A case that has the potential to cost staffing companies — and, in turn, their clients — hundreds of millions of dollars is headed to the U.S. Supreme Court.
The justices agreed to hear a FLSA suit against Amazon’s temp worker provider Integrity Staffing Solutions over whether workers should be paid for the time they spend going through company security on their way home.
Two former employees provided by Integrity who worked at Amazon’s two Nevada warehouses sued the retailer’s staffing firm demanding to be paid for the 20-25 minutes it routinely takes them to clear the daily security check. Because the case was filed as a class action, it could affect many or most of the estimated 38,000 temps at Amazon’s three dozen U.S. warehouses and distribution centers.
Mark Thierman, a labor and employment attorney with Thierman Law Firm in Reno represents the workers. He says that with turnover, the number of potential class action participants could reach 100,000 and, if they should win, the cost could reach into the hundreds of millions.

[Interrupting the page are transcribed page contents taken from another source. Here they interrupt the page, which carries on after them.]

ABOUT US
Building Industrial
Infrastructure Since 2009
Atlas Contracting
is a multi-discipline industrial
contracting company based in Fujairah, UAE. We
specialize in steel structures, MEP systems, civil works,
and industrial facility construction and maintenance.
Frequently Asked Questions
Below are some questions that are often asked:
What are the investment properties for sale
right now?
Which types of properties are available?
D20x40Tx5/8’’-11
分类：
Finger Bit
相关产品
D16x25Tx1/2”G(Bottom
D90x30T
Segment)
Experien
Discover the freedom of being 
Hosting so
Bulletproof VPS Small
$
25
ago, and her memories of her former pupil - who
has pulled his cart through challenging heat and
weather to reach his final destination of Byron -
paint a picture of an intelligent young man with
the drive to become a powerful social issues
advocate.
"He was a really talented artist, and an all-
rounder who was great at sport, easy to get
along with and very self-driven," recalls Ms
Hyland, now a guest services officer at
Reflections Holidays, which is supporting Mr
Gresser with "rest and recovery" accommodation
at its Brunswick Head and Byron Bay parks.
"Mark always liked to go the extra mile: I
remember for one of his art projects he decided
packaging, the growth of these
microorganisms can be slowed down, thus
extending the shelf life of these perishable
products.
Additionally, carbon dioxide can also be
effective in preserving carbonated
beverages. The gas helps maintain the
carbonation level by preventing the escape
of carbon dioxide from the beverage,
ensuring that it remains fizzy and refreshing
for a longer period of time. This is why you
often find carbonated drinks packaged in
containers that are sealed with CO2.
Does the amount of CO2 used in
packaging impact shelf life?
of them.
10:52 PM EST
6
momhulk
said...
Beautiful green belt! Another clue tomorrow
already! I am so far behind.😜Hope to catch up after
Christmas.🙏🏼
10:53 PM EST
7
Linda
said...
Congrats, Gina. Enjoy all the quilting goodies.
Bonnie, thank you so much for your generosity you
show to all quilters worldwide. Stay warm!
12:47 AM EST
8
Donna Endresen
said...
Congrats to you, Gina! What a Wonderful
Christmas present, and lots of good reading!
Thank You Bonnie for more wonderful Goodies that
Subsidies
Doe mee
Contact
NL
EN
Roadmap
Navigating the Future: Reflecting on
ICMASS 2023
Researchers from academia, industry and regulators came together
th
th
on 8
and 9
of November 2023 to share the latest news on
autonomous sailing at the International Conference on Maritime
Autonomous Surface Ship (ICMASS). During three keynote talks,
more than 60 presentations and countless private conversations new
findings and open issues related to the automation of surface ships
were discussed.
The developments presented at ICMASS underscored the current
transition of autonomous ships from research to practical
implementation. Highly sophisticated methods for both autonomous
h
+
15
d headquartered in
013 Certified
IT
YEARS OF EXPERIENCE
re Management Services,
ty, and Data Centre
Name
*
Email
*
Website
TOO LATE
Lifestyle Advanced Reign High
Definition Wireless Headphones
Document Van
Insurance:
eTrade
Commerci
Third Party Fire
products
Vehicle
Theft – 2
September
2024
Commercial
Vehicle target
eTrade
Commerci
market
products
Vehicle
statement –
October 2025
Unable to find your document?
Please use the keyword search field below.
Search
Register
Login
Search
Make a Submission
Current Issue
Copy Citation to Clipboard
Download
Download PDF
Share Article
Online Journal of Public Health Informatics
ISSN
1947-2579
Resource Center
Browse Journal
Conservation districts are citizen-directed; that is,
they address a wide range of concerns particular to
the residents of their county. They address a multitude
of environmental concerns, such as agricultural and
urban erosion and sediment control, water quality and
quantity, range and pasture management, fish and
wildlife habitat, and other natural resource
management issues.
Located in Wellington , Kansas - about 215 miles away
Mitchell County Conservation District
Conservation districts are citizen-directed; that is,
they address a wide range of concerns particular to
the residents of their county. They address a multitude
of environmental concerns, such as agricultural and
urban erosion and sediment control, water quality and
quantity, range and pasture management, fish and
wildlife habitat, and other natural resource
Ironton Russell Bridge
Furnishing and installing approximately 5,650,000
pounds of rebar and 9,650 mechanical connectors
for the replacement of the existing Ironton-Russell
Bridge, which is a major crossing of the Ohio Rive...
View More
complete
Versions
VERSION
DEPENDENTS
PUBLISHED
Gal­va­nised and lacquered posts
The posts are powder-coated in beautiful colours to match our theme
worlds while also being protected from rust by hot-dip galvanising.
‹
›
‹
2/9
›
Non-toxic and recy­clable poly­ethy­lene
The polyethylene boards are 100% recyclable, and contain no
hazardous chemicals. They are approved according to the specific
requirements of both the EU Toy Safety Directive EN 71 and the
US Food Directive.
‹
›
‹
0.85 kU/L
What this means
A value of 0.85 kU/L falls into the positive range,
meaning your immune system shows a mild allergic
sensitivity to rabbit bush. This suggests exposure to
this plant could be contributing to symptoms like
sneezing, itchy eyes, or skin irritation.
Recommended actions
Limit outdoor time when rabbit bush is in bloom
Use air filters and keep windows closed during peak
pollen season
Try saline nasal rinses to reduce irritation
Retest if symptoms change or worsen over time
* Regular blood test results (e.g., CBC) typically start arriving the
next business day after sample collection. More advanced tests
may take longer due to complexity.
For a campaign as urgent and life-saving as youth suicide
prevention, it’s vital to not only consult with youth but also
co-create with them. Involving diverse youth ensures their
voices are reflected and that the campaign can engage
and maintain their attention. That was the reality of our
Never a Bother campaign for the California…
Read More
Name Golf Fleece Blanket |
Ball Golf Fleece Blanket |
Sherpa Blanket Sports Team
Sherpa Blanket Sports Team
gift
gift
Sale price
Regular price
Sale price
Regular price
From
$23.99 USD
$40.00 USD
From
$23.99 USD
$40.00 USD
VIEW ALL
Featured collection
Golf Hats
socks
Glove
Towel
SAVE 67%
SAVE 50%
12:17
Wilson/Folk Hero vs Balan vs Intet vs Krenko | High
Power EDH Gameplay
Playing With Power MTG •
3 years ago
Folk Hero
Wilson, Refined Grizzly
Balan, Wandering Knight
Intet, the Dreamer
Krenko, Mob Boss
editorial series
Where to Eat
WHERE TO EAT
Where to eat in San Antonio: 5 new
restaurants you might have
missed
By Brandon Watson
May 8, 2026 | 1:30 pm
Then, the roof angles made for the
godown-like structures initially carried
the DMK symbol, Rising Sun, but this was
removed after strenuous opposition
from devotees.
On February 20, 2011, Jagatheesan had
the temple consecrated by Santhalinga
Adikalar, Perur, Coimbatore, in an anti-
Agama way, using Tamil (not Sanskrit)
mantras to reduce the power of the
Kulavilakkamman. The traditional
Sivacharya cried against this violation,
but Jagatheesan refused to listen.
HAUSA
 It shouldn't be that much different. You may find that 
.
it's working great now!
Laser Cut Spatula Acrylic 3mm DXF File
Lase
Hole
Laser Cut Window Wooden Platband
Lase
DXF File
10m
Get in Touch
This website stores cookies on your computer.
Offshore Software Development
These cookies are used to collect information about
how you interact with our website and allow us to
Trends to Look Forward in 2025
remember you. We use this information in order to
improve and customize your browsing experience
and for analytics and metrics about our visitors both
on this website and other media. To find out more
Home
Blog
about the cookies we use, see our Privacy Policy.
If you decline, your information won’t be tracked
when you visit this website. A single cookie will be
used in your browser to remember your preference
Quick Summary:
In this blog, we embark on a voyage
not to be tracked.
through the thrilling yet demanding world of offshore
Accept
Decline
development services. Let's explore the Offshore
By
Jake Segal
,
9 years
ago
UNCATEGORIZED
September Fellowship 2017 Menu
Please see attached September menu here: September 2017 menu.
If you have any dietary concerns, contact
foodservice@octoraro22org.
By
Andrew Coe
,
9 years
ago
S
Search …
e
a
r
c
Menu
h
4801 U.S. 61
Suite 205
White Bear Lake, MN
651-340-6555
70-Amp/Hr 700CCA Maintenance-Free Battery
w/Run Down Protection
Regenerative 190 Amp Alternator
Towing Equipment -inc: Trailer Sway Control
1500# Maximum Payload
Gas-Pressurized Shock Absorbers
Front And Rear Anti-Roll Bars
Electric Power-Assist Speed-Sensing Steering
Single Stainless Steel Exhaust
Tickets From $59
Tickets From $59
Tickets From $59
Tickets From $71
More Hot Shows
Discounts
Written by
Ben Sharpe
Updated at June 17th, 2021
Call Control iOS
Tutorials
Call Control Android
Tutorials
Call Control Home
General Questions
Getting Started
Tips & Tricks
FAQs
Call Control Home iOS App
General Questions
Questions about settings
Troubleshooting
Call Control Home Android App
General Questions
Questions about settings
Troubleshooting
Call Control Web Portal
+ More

“If you want to take the pencil to paper we’re talking hundreds of millions of dollars,” the lawyer says, noting most of the workers are paid between $9 and $12 an hour. Thierman has successfully sued multiple big-name companies over overtime and related FLSA claims, recovering by his reckoning several hundred million in pay for the plaintiffs.
In the lawsuit, he and the workers argued that going through security checks at the end of the day was at the employer’s insistence and was “necessary to the employer’s task of minimizing ‘shrinkage’ or loss of product from warehouse theft.”
The Fair Labor Standards Act, as explained by the U.S. Department of Labor, says, “The workweek ordinarily includes all time during which an employee is necessarily required to be on the employer’s premises, on duty or at a prescribed work place.” It goes on to explain that a workday:
…means the period between the time on any particular day when such employee commences his/her ‘principal activity’ and the time on that day at which he/she ceases such principal activity or activities. The workday may therefore be longer than the employee’s scheduled shift, hours, tour of duty, or production line time.
Over the decades since the FLSA was enacted, courts have interpreted such things as “principal activity” and have often been called upon to decide whether waiting in line to punch in or putting on or taking off uniforms (donning and doffing) are compensable. In 1947 Congress enacted the Portal-to-Portal Act to clarify and limit what is compensable work time.
However, as the 9th Circuit Court of Appeals explained in the Amazon case,
Preliminary and postliminary activities are still compensable under the Portal-to-Portal Act if they are “integral and indispensable” to an employee’s principal activities. …To be “integral and indispensable,” an activity must be (1) “necessary to the principal work performed” and (2) “done for the benefit of the employer.
In the Amazon case, the appeals court said that “the security clearances are necessary to employees’ primary work as warehouse employees and done for Integrity’s benefit.” It ruled that the federal district court in Las Vegas was mistaken when it decided against the workers and reinstated the action. With so many millions of dollars at stake, Integrity Staffing appealed to the Supreme Court, which announced yesterday that it would hear the case in its next term.
The high court was urged to take up the case by the U.S. Chamber of Commerce and others, who pointed out that different circuits have interpreted the application of the Fair Labor Standards Act differently in similar situations. According to Bloomberg News, Amazon is facing suits against it directly as are Apple and CVS Pharmacy.